AIM OF THE EXERCISE: Below are the entries; determine how many of their lines contain the string "클래스에" and give that figure alone.

===== SUPPLIED DATA =====

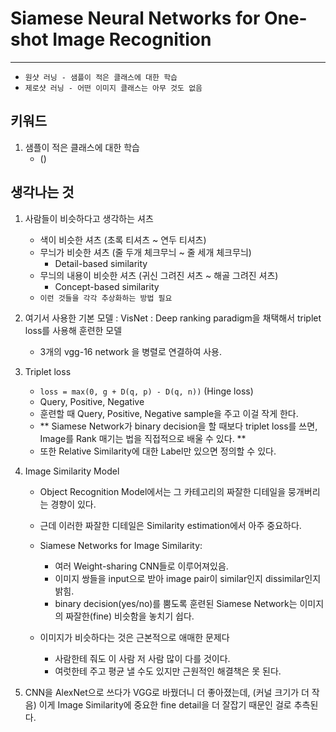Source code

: # Siamese Neural Networks for One-shot Image Recognition #
----
- `원샷 러닝 - 샘플이 적은 클래스에 대한 학습`
- `제로샷 러닝 - 어떤 이미지 클래스는 아무 것도 없음`

## 키워드 ##
1. 샘플이 적은 클래스에 대한 학습
    - ()

## 생각나는 것 ##
1. 사람들이 비슷하다고 생각하는 셔츠
    - 색이 비슷한 셔츠 (초록 티셔츠 ~ 연두 티셔츠)
    - 무늬가 비슷한 셔츠 (줄 두개 체크무늬 ~ 줄 세개 체크무늬)
        - Detail-based similarity
    - 무늬의 내용이 비슷한 셔츠 (귀신 그려진 셔츠 ~ 해골 그려진 셔츠)
        - Concept-based similarity
    - `이런 것들을 각각 추상화하는 방법 필요`

2. 여기서 사용한 기본 모델 : VisNet : Deep ranking paradigm을 채택해서 triplet loss를 사용해 훈련한 모델
    - 3개의 vgg-16 network 을 병렬로 연결하여 사용.

3. Triplet loss
    - `loss = max(0, g + D(q, p) - D(q, n))` (Hinge loss)
    - Query, Positive, Negative
    - 훈련할 때 Query, Positive, Negative sample을 주고 이걸 작게 한다.
    - ** Siamese Network가 binary decision을 할 때보다 triplet loss를 쓰면, Image를 Rank 매기는 법을 직접적으로 배울 수 있다. **
    - 또한 Relative Similarity에 대한 Label만 있으면 정의할 수 있다.
4. Image Similarity Model
    - Object Recognition Model에서는 그 카테고리의 짜잘한 디테일을 뭉개버리는 경향이 있다.
    - 근데 이러한 짜잘한 디테일은 Similarity estimation에서 아주 중요하다.

    - Siamese Networks for Image Similarity:
        - 여러 Weight-sharing CNN들로 이루어져있음.
        - 이미지 쌍들을 input으로 받아 image pair이 similar인지 dissimilar인지 밝힘.
        - binary decision(yes/no)를 뿜도록 훈련된 Siamese Network는 이미지의 짜잘한(fine) 비슷함을 놓치기 쉽다.

    -  이미지가 비슷하다는 것은 근본적으로 애매한 문제다
        - 사람한테 줘도 이 사람 저 사람 많이 다를 것이다.
        - 여럿한테 주고 평균 낼 수도 있지만 근원적인 해결책은 못 된다.

5. CNN을 AlexNet으로 쓰다가 VGG로 바꿨더니 더 좋아졌는데, (커널 크기가 더 작음) 이게 Image Similarity에 중요한 fine detail을 더 잘잡기 때문인 걸로 추측된다.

=====

ANSWER SPACE: 2